The Office of the United States Trade Representative

U.S. Dissatisfied with Japan over Apple Dispute
United States moves for WTO Review of Japanese restrictions and seeks $143.4 Million in sanctions. 07/19/2004

WASHINGTON - U.S. Trade Representative Robert B. Zoellick announced today that the United States asked a World Trade Organization (WTO) panel to review whether Japan has complied with earlier WTO rulings against its restrictions on imported U.S. apples. The United States is also seeking authorization to impose trade sanctions against Japan totaling $143.4 million.

"American apple growers have been blocked from the Japanese market - that’s wrong. The United States does not believe that Japan has brought its measure into compliance with WTO agreements," stated Zoellick. "Japan continues to require various restrictions, including orchard inspection and buffer zones. The revised restrictions are little changed from the original restrictions found to be inconsistent by a WTO panel with Japan’s obligations under the SPS Agreement. We won’t be satisfied until there is a level playing field, and that’s why we are moving to assert our WTO rights."
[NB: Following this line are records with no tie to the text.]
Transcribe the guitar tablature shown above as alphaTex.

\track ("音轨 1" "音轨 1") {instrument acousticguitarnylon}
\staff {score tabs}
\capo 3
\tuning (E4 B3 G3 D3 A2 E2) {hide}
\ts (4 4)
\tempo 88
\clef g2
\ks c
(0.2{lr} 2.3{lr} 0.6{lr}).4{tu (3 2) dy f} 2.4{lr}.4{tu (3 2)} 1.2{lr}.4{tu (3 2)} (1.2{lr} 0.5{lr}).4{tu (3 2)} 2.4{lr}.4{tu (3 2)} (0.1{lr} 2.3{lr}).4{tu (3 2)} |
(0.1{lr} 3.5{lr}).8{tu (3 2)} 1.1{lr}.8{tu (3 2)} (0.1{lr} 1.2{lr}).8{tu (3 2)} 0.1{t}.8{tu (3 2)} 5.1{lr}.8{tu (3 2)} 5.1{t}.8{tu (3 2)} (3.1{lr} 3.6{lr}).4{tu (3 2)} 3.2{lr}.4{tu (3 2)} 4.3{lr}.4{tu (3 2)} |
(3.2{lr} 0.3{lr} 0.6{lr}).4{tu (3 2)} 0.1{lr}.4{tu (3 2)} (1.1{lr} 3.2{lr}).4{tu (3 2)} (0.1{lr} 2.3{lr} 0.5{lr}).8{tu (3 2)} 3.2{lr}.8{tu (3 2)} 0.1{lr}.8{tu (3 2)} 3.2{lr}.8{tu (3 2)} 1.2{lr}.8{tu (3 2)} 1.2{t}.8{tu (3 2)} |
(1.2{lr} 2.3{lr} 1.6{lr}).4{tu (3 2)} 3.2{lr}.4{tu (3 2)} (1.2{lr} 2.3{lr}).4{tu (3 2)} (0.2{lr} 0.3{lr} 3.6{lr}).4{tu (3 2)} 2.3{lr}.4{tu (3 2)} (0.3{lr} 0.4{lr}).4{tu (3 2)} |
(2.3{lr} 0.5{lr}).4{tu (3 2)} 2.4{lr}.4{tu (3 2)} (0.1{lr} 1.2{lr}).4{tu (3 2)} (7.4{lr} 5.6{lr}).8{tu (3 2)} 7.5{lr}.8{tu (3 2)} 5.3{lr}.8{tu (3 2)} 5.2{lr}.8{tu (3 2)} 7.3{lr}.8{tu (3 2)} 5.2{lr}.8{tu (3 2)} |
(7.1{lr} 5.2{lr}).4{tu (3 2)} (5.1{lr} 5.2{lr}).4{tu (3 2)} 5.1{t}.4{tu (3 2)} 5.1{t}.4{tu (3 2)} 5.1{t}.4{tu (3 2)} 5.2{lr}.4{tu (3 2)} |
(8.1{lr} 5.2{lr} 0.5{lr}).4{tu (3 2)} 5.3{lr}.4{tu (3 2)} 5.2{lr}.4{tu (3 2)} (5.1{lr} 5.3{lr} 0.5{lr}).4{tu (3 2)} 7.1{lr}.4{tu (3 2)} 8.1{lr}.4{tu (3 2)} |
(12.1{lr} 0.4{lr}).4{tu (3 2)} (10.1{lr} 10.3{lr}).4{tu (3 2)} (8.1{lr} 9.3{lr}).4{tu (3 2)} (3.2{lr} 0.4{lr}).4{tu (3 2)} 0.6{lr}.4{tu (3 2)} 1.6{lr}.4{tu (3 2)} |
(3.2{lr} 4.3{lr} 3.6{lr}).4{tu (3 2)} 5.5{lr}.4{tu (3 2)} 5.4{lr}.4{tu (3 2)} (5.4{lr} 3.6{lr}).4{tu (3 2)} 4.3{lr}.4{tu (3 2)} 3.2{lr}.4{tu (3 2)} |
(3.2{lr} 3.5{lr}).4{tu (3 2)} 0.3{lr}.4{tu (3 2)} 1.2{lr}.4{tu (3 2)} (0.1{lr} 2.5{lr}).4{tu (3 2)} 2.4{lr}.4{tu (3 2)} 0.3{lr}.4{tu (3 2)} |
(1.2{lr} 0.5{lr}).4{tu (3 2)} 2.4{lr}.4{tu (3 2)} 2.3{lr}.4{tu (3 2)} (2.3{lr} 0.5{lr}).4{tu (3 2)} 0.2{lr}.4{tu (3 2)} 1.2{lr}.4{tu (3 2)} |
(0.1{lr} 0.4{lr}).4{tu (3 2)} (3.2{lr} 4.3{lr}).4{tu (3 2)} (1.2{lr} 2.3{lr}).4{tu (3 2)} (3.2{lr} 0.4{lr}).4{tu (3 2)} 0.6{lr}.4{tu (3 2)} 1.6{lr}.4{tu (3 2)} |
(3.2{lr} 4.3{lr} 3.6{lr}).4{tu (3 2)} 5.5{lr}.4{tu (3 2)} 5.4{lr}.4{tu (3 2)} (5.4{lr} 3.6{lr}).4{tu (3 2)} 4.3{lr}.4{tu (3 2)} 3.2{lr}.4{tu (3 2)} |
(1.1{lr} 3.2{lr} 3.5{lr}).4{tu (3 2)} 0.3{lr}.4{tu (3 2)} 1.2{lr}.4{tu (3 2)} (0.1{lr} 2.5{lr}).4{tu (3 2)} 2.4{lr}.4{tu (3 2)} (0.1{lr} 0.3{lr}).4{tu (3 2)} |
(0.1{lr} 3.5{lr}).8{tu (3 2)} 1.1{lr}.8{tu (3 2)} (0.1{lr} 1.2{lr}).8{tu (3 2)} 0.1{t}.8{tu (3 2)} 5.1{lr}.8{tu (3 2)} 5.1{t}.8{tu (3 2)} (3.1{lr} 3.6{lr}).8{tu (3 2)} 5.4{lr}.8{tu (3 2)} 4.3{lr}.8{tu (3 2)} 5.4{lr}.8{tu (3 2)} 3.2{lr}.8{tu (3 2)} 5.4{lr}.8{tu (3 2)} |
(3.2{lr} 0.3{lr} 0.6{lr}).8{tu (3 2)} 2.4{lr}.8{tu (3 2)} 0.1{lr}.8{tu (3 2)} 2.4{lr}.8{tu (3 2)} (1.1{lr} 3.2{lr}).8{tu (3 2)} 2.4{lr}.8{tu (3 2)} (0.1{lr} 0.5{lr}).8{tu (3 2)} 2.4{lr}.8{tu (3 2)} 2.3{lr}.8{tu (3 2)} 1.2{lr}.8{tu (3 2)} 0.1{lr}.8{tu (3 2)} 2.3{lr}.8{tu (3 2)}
In its request seeking authorization to impose trade sanctions against Japan, the United States proposes to increase tariffs on Japanese products with an annual trade value of up to $143.4 million, which is the approximate amount of annual harm to the U.S. economy caused by Japan’s measure on U.S. apples. The United States may also opt to suspend obligations to Japan under the SPS and Agriculture Agreements in order to achieve this annual value. Under an agreement with Japan, the United States would not suspend trade concessions until an arbitrator has confirmed the level of trade harm suffered by the United States.

The request for authorization to suspend trade concessions includes a list of potential product categories from which the United States could draw in selecting specific products that will be subject to increased duties. At this time, USTR is not publishing in the Federal Register a list of the specific products that may be subject to increased duties. However, at a later date USTR will publish, as appropriate, a Federal Register notice seeking public comment on a specific list of products.


On December 10, 2003, the WTO Dispute Settlement Body (DSB) adopted the panel and Appellate Body reports in the fire blight case which found that Japan’s restrictions on imported U.S. apples are scientifically unfounded and inconsistent with WTO SPS obligations. In January 2004, the United States and Japan met to agree on the reasonable period of time (RPT) to implement the DSB’s decision. The parties agreed that the RPT would expire on June 30, 2004.

The DSB decision found that Japan’s requirements for three orchard inspections, 500 meter buffer zones between infected trees and trees with apples for export to Japan and chlorine treatment requirements are not based on scientific evidence nor did Japan base its measures on a risk assessment. The United States successfully argued that mature symptomless apples, the only apples exported, are not vectors for the fire blight bacteria.

Japan and the United States met on several occasions to discuss Japan’s implementation of the WTO decision, most recently on June 15. Japan issued a revision to its measure on June 30, 2004, the date the RPT expired. The United States does not believe that the revision to the measure brought it into compliance with Japan’s obligations under the SPS Agreement.